# Bandwith Speed Test Console

## 72_6f_6c_61_6e_64

Hallo,

gibt es ein Tool für die Console (kein X) mit dem man die Geschwindigkeit der Bandbreite messen kann.

So was wie zum Beispiel auf (http://www.wieistmeineip.at/speedtest/)

LG Roland

----------

## 69719

Für so etwas verwende ich immer net-misc/iperf zwischen 2 pc's.

----------

## 72_6f_6c_61_6e_64

Muss das auf beiden Rechnern installiert sein?

----------

## 72_6f_6c_61_6e_64

Gibt es zu iperf ein Howto oder eine Docu oder so was? ich hab nicht viel gefunden.

----------

## Finswimmer

google: iperf howto

Da findest du genug

----------

## l3u

Ich hab das bisher so gemacht: http://nasauber.de/linux_know_how/?id=lanspeed

----------

## 72_6f_6c_61_6e_64

Danke, ich hab jetzt ein paar Anleitungen gefunden.

Aber ich hab das Problem, dass ich nur einen Gento Rechner habe.

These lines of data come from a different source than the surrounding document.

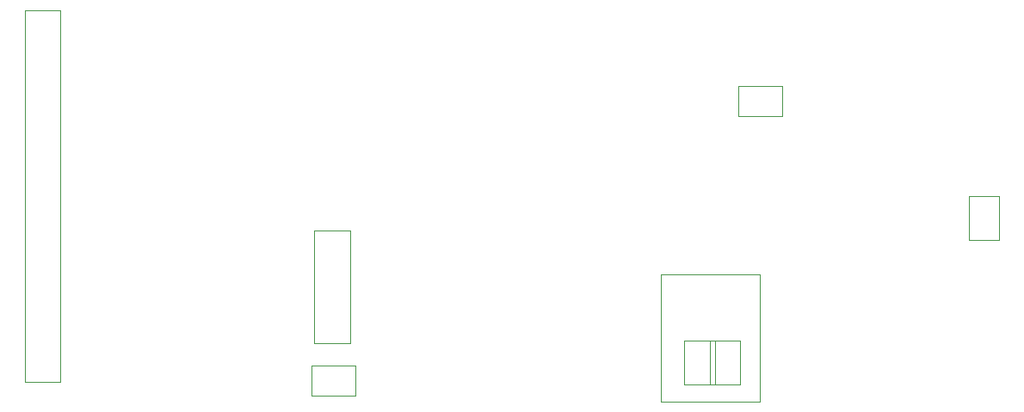
<source format=gbr>
G04 #@! TF.FileFunction,Other,User*
%FSLAX46Y46*%
G04 Gerber Fmt 4.6, Leading zero omitted, Abs format (unit mm)*
G04 Created by KiCad (PCBNEW 4.0.6) date 2017 May 09, Tuesday 22:38:20*
%MOMM*%
%LPD*%
G01*
G04 APERTURE LIST*
%ADD10C,0.100000*%
%ADD11C,0.050000*%
G04 APERTURE END LIST*
D10*
D11*
X160750000Y-123600000D02*
X160750000Y-127900000D01*
X160750000Y-127900000D02*
X157750000Y-127900000D01*
X157750000Y-127900000D02*
X157750000Y-123600000D01*
X157750000Y-123600000D02*
X160750000Y-123600000D01*
X158250000Y-123600000D02*
X158250000Y-127900000D01*
X158250000Y-127900000D02*
X155250000Y-127900000D01*
X155250000Y-127900000D02*
X155250000Y-123600000D01*
X155250000Y-123600000D02*
X158250000Y-123600000D01*
X183250000Y-113650000D02*
X183250000Y-109350000D01*
X183250000Y-109350000D02*
X186250000Y-109350000D01*
X186250000Y-109350000D02*
X186250000Y-113650000D01*
X186250000Y-113650000D02*
X183250000Y-113650000D01*
X160600000Y-98500000D02*
X164900000Y-98500000D01*
X164900000Y-98500000D02*
X164900000Y-101500000D01*
X164900000Y-101500000D02*
X160600000Y-101500000D01*
X160600000Y-101500000D02*
X160600000Y-98500000D01*
X118600000Y-126000000D02*
X122900000Y-126000000D01*
X122900000Y-126000000D02*
X122900000Y-129000000D01*
X122900000Y-129000000D02*
X118600000Y-129000000D01*
X118600000Y-129000000D02*
X118600000Y-126000000D01*
X152950000Y-117050000D02*
X152950000Y-129600000D01*
X162650000Y-117050000D02*
X162650000Y-129600000D01*
X152950000Y-117050000D02*
X162650000Y-117050000D01*
X152950000Y-129600000D02*
X162650000Y-129600000D01*
X93850000Y-91050000D02*
X90350000Y-91050000D01*
X93850000Y-127600000D02*
X90350000Y-127600000D01*
X93850000Y-91050000D02*
X93850000Y-127600000D01*
X90350000Y-91050000D02*
X90350000Y-127600000D01*
X118850000Y-123850000D02*
X122350000Y-123850000D01*
X118850000Y-112700000D02*
X122350000Y-112700000D01*
X118850000Y-123850000D02*
X118850000Y-112700000D01*
X122350000Y-123850000D02*
X122350000Y-112700000D01*
M02*

</source>
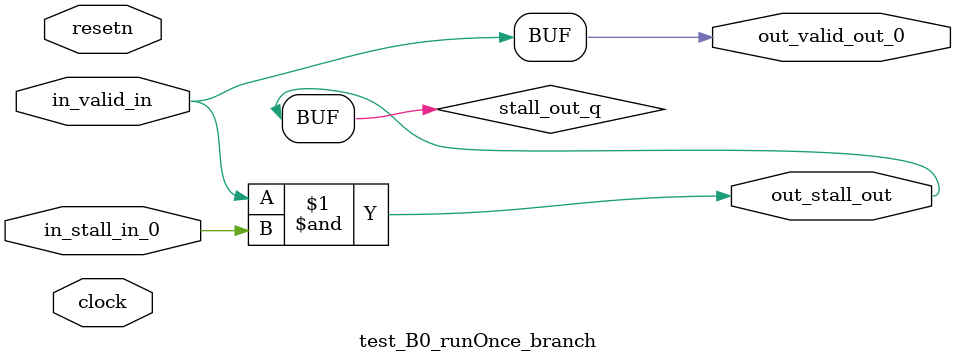
<source format=sv>



(* altera_attribute = "-name AUTO_SHIFT_REGISTER_RECOGNITION OFF; -name MESSAGE_DISABLE 10036; -name MESSAGE_DISABLE 10037; -name MESSAGE_DISABLE 14130; -name MESSAGE_DISABLE 14320; -name MESSAGE_DISABLE 15400; -name MESSAGE_DISABLE 14130; -name MESSAGE_DISABLE 10036; -name MESSAGE_DISABLE 12020; -name MESSAGE_DISABLE 12030; -name MESSAGE_DISABLE 12010; -name MESSAGE_DISABLE 12110; -name MESSAGE_DISABLE 14320; -name MESSAGE_DISABLE 13410; -name MESSAGE_DISABLE 113007; -name MESSAGE_DISABLE 10958" *)
module test_B0_runOnce_branch (
    input wire [0:0] in_stall_in_0,
    input wire [0:0] in_valid_in,
    output wire [0:0] out_stall_out,
    output wire [0:0] out_valid_out_0,
    input wire clock,
    input wire resetn
    );

    wire [0:0] stall_out_q;


    // stall_out(LOGICAL,6)
    assign stall_out_q = in_valid_in & in_stall_in_0;

    // out_stall_out(GPOUT,4)
    assign out_stall_out = stall_out_q;

    // out_valid_out_0(GPOUT,5)
    assign out_valid_out_0 = in_valid_in;

endmodule

</source>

Ich habe also daheim keinen Gentoo-Rechner (Nicht mal einen Windows-Rechner) der laufen würde, wenn ich aus der Schule einen Bandwith-Test machen möchte.

Braucht man da immer 2 oder gibt es irgendwo "öffentliche" Server die man verwenden kann?

----------

## Treborius

naja würde es nicht auch ein script tun,

welches zB 

- den aktuellen kernel runterlädt (wäre aber irgendwie assi gegenüber kernel.org)

- die zeit misst

- bandbreite berechnet?

man könnte ja auch irgendnen patch von microsoft runterladen?

----------

## 72_6f_6c_61_6e_64

Nur wie misst der dann die DownloadGeschwindigkeit?

----------